In its response filed this month to the suit, the S.C. Attorney General’ Office, which is representing the state, denied most of the claims in the case, contending that it presents “political questions that are for the General Assembly to determine and are not for judicial review.”
The S.C. Department of Revenue also is a defendant in the suit.
As of late last week, the S.C. Supreme Court had not decided whether to grant the South Carolina Manufacturers Alliance’s request to be an “intervenor,” or party, to the suit, a court spokeswoman said.
In its petition to join the suit, the alliance said it has a “definite interest in preserving the existing sales tax exemptions provided to its members.” Because South Carolina has the “highest property taxes in the nation to manufacturers,” the total state tax burden is “ameliorated in part by a number of sales tax exemptions granted specifically to manufacturers,” according to the petition.

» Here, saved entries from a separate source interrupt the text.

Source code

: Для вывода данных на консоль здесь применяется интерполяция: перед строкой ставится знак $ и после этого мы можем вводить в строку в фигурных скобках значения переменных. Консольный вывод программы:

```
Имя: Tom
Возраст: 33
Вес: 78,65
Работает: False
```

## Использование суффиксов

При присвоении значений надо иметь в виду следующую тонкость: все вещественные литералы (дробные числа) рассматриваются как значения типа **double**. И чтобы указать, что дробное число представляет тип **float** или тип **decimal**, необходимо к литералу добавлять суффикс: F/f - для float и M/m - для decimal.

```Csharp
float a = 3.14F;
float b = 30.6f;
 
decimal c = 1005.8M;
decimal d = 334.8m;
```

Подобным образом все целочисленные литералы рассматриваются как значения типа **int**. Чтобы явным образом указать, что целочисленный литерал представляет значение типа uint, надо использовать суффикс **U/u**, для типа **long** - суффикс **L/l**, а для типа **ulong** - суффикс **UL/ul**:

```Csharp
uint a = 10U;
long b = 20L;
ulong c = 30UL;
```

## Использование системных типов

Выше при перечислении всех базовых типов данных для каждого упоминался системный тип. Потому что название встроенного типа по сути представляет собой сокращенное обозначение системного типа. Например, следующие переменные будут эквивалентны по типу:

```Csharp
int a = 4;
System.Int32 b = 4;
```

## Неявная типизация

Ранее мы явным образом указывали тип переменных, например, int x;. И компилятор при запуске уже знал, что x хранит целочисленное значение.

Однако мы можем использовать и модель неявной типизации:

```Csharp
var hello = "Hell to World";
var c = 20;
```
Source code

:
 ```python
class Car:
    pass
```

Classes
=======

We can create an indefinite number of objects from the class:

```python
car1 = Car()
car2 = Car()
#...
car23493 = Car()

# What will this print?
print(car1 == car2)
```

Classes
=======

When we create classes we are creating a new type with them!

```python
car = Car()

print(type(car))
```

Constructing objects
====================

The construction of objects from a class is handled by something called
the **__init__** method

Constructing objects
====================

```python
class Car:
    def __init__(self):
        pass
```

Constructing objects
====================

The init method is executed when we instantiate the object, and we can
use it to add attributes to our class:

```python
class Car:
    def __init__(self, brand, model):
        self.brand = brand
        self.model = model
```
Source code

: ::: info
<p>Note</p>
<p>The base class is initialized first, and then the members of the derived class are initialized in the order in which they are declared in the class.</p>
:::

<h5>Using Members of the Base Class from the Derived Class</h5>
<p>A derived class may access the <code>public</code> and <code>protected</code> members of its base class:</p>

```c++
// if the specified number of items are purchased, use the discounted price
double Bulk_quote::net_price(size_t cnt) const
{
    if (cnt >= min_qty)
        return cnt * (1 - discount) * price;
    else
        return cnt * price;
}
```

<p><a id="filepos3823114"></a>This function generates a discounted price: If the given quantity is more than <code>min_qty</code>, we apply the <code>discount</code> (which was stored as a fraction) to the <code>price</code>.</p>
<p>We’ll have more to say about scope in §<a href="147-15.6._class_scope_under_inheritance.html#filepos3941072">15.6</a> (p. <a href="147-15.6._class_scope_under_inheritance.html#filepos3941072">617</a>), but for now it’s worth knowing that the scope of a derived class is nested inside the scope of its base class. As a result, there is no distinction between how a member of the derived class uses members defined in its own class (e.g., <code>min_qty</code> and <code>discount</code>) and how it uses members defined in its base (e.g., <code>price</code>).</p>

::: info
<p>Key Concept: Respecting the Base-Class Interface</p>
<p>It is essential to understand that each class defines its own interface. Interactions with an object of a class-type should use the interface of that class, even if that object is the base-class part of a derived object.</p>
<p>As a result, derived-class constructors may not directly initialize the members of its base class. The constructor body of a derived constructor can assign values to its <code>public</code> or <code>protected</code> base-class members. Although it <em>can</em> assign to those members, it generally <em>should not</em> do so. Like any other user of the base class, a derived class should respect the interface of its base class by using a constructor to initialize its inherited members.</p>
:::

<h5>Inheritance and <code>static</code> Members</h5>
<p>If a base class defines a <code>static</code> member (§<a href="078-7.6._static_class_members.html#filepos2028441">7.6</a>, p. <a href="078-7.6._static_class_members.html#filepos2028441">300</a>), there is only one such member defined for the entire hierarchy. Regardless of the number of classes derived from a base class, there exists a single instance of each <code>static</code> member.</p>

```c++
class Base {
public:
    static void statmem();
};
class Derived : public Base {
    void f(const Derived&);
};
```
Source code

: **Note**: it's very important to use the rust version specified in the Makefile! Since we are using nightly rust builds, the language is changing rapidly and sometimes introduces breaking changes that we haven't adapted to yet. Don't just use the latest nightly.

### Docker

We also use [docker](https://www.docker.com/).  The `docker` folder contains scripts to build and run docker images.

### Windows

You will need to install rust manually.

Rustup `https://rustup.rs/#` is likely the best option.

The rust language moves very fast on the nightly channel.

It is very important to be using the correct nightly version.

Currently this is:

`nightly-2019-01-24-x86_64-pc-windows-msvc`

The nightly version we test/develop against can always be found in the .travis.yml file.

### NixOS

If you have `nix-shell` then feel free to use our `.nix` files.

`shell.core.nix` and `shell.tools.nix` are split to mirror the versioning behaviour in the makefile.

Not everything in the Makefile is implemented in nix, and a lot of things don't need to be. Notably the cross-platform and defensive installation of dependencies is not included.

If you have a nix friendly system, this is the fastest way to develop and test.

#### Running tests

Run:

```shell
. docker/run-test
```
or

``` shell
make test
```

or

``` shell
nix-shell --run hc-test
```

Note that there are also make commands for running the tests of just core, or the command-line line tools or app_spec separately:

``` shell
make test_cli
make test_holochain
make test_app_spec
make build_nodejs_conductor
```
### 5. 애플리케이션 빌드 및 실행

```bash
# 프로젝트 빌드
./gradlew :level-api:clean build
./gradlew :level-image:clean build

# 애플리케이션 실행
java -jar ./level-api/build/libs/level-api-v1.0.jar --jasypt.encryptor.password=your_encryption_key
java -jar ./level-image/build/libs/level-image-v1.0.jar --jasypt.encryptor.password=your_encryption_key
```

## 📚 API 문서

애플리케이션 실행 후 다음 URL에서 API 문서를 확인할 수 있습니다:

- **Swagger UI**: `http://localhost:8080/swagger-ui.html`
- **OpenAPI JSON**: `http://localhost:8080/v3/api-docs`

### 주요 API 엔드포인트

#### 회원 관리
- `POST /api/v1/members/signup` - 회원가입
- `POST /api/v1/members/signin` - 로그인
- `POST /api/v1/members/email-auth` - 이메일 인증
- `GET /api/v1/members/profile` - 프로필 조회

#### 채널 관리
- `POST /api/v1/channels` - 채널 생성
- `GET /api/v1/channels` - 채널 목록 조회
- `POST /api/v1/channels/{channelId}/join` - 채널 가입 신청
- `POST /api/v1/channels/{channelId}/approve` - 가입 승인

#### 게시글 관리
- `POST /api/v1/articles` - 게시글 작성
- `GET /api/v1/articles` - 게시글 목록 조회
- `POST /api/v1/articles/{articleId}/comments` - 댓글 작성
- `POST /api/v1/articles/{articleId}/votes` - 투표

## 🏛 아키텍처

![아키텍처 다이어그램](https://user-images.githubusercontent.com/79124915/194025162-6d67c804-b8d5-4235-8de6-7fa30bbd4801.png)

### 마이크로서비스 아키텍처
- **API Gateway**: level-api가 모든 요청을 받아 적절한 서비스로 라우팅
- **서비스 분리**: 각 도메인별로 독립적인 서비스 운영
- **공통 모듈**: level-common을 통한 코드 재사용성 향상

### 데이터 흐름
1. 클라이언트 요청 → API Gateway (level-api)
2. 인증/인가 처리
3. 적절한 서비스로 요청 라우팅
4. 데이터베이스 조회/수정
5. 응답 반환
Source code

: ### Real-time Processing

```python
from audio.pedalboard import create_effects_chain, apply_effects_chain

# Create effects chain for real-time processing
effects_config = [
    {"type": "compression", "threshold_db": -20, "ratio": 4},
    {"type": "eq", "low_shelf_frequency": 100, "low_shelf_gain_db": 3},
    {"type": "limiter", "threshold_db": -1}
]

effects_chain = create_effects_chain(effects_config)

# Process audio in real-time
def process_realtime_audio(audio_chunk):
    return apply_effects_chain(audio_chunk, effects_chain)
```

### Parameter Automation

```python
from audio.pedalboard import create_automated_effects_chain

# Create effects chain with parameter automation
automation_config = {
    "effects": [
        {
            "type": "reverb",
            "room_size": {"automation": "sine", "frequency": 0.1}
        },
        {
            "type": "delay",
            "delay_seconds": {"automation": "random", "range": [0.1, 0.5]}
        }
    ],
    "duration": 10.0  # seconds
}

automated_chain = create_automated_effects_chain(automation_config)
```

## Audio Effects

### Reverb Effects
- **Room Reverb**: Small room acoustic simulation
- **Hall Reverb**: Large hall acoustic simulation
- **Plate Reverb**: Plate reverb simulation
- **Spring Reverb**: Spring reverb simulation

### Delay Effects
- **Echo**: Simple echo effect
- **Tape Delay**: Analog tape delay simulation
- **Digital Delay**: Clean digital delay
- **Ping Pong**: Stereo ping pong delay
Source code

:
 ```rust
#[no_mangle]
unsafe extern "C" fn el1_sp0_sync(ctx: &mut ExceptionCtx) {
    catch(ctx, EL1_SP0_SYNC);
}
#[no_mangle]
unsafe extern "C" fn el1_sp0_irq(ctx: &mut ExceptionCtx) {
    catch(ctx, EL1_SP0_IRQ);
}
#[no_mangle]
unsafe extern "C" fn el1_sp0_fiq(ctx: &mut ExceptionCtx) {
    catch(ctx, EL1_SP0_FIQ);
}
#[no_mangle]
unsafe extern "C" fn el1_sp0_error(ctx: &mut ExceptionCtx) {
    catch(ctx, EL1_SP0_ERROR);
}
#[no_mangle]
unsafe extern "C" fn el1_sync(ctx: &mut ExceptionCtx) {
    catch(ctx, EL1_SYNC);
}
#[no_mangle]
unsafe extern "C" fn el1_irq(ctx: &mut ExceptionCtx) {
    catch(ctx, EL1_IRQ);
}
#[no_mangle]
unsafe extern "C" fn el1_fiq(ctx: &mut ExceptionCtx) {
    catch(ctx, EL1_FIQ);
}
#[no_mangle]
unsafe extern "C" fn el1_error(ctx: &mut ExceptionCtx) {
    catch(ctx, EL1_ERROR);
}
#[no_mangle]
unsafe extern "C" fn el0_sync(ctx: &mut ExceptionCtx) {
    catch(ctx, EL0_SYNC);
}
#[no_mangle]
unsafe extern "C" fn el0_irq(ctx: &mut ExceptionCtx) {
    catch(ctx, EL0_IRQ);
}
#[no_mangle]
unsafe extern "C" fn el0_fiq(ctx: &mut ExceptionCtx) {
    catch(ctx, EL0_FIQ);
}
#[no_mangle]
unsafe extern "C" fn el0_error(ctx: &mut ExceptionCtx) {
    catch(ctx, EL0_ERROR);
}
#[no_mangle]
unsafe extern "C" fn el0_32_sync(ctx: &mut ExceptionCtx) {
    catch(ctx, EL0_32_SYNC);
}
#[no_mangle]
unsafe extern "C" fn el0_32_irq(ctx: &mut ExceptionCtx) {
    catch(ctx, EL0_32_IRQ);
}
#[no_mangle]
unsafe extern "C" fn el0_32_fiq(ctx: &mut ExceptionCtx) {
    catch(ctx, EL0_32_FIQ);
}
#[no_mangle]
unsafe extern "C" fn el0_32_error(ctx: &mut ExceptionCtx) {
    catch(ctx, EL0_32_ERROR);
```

The alliance’s attorney is Burnie Maybank of the go-to economic development law firm of Nexsen Pruet in Columbia. Maybank, a former two-time director of the Department of Revenue, was a key player in the state’s half-billion-dollar-plus incentives deal for the Boeing plant in North Charleston.
He also chaired the legislatively created Taxation Realignment Commission, which issued a report in December that left sales tax exemptions for manufacturers in place.
A hearing on the Bodman case likely will not be heard until this fall at the earliest when the court’s regular session of oral arguments resumes. Legal briefs are expected to be filed this summer under scheduling rules.
Meanwhile, The Nerve reported earlier this month that state Rep. Shannon Erickson, R-Beaufort, has filed a bill (H. 4271) that would do away with sales tax exemptions – except for those already in place for food, medicine, durable medical equipment and utility bills – in exchange for reducing the state sales tax rate to 3.85 percent from 6 percent.
Given that the bill was filed at the end of this legislative session, it likely will not be considered until the next regular session in January.